For Node.js, Python, and Go implementation code, see API Keys → HMAC Verification.
Legacy signature (stash-hmac-signature)
The legacy header contains only the base64 HMAC of the raw request body, without a timestamp or version:
stash-hmac-signature: <base64-hmac>Verification steps:
Retrieve the signature
Extract the signature from the stash-hmac-signature header of the incoming Stash webhook request.
Obtain the request body
Read the raw JSON payload of the webhook request exactly as received (do not parse and re-serialize, as this may change whitespace or formatting).
Generate your own signature
Compute HMAC-SHA256 of the raw request body, keyed by your webhook secret base64-decoded (copy from Studio → Project Settings → API Secrets). Encode the result as standard base64.
Compare signatures
Compare your generated signature to the header value using a constant-time comparison. If they match, the webhook is authentic.
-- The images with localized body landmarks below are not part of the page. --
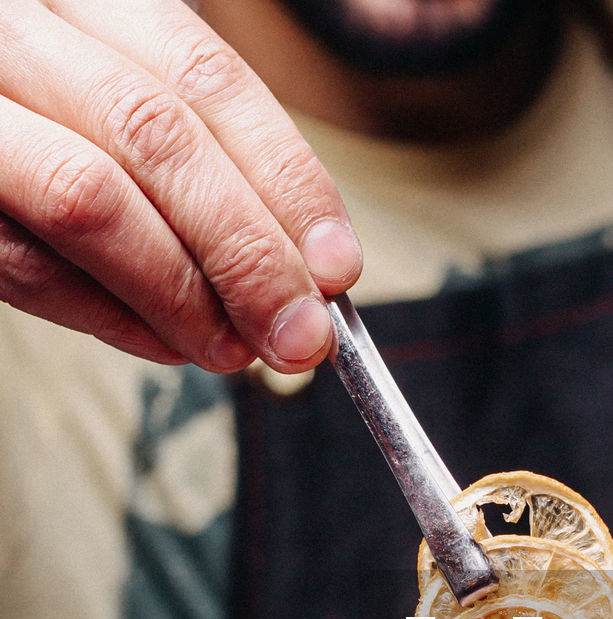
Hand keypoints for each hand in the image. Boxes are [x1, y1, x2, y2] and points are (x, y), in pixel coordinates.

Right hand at [0, 0, 360, 370]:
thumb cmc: (34, 113)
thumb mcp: (116, 96)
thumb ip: (197, 163)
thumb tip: (303, 273)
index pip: (207, 77)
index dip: (286, 180)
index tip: (338, 267)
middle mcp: (14, 26)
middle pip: (157, 138)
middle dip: (247, 253)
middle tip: (303, 337)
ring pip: (90, 199)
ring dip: (181, 296)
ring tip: (238, 351)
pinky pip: (22, 262)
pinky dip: (107, 318)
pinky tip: (164, 344)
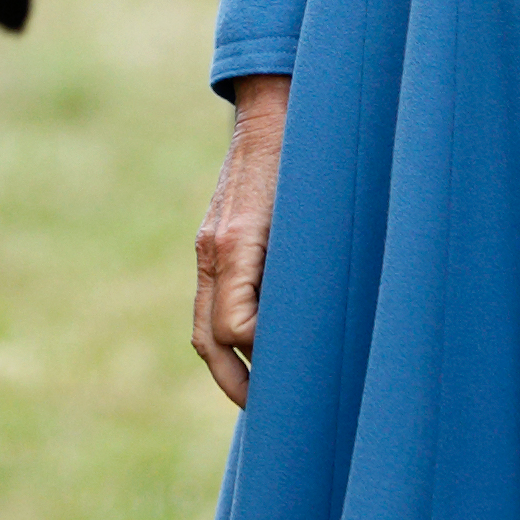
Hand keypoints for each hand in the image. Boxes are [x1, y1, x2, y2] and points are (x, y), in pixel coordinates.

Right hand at [193, 76, 287, 407]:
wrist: (276, 106)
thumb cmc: (308, 158)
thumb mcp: (316, 215)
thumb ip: (306, 270)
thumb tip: (307, 329)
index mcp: (235, 244)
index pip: (235, 329)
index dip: (265, 357)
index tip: (299, 371)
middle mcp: (213, 249)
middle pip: (208, 341)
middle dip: (236, 384)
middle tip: (271, 413)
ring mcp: (209, 245)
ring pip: (203, 326)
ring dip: (229, 364)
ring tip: (263, 394)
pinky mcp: (215, 240)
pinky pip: (212, 300)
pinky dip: (228, 333)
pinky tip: (260, 348)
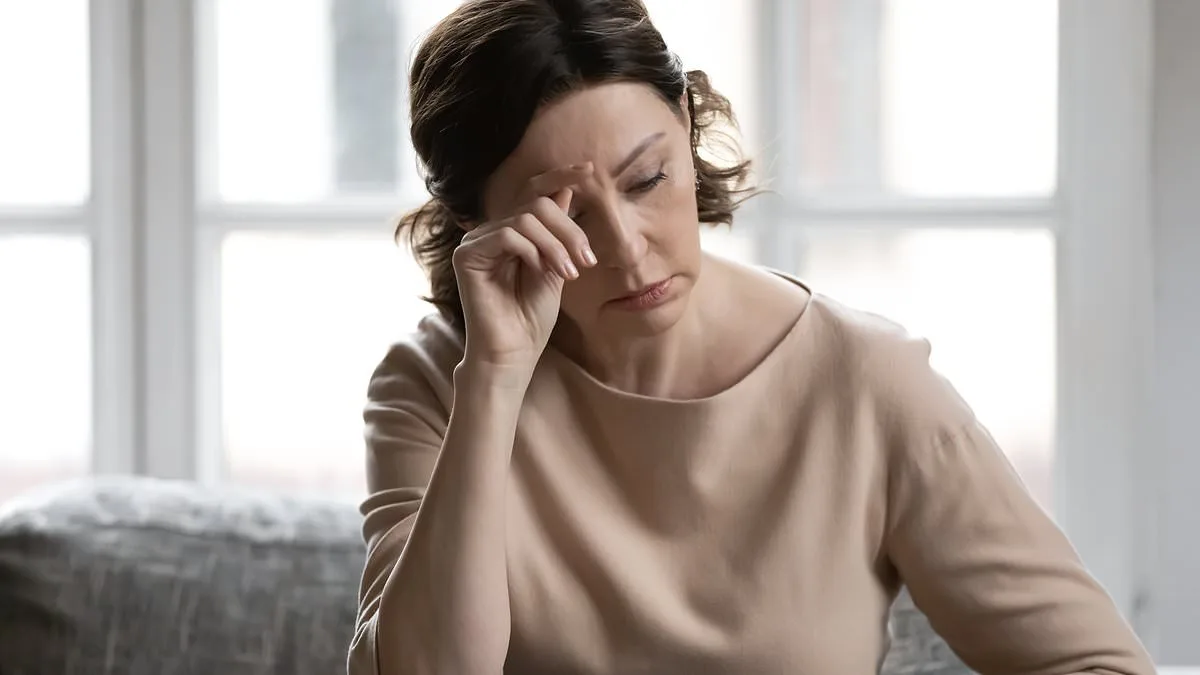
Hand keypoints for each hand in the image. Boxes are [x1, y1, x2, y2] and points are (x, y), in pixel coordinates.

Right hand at [453, 163, 596, 374]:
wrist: (515, 352)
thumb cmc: (533, 317)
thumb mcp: (556, 266)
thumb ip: (558, 231)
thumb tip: (566, 190)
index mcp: (511, 232)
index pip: (533, 192)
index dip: (559, 176)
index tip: (589, 171)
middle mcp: (490, 231)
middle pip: (535, 203)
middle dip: (569, 230)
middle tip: (586, 261)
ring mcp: (475, 241)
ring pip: (525, 218)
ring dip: (557, 245)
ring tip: (569, 273)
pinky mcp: (466, 255)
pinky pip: (507, 234)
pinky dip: (533, 251)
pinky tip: (541, 272)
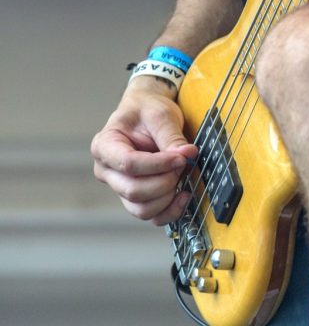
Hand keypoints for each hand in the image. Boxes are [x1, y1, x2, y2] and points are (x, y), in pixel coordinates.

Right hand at [91, 78, 197, 225]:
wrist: (147, 112)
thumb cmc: (148, 109)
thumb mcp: (160, 114)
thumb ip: (171, 136)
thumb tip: (187, 155)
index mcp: (104, 145)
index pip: (128, 164)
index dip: (158, 165)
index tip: (181, 158)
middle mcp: (107, 170)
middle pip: (133, 190)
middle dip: (164, 181)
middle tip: (183, 164)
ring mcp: (119, 187)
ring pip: (141, 208)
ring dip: (167, 197)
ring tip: (181, 175)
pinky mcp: (135, 197)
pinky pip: (150, 215)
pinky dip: (169, 210)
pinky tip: (183, 195)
Always use the exact raw request body as received. Never expose your webhook secret in client-side code or logs. Reject any request where signatures do not match.
Security Best Practices
- Always verify signatures in production: Even if optional, signature verification should be enabled for production endpoints
- Use timing-safe comparison: Use constant-time comparison functions (e.g.,
crypto.timingSafeEqual,hmac.compare_digest,hmac.Equal) to prevent timing attacks - Store secrets securely: Never commit webhook secrets to version control; use environment variables or secret management services
- Rotate secrets periodically: Periodically rotate webhook secrets and update endpoints
Disabling Signature Verification
If you choose not to verify signatures (not recommended for production), you can simply ignore the Stash-Hmac-Signature header. However, this leaves your endpoint vulnerable to fake webhook events. Always enable signature verification in production environments.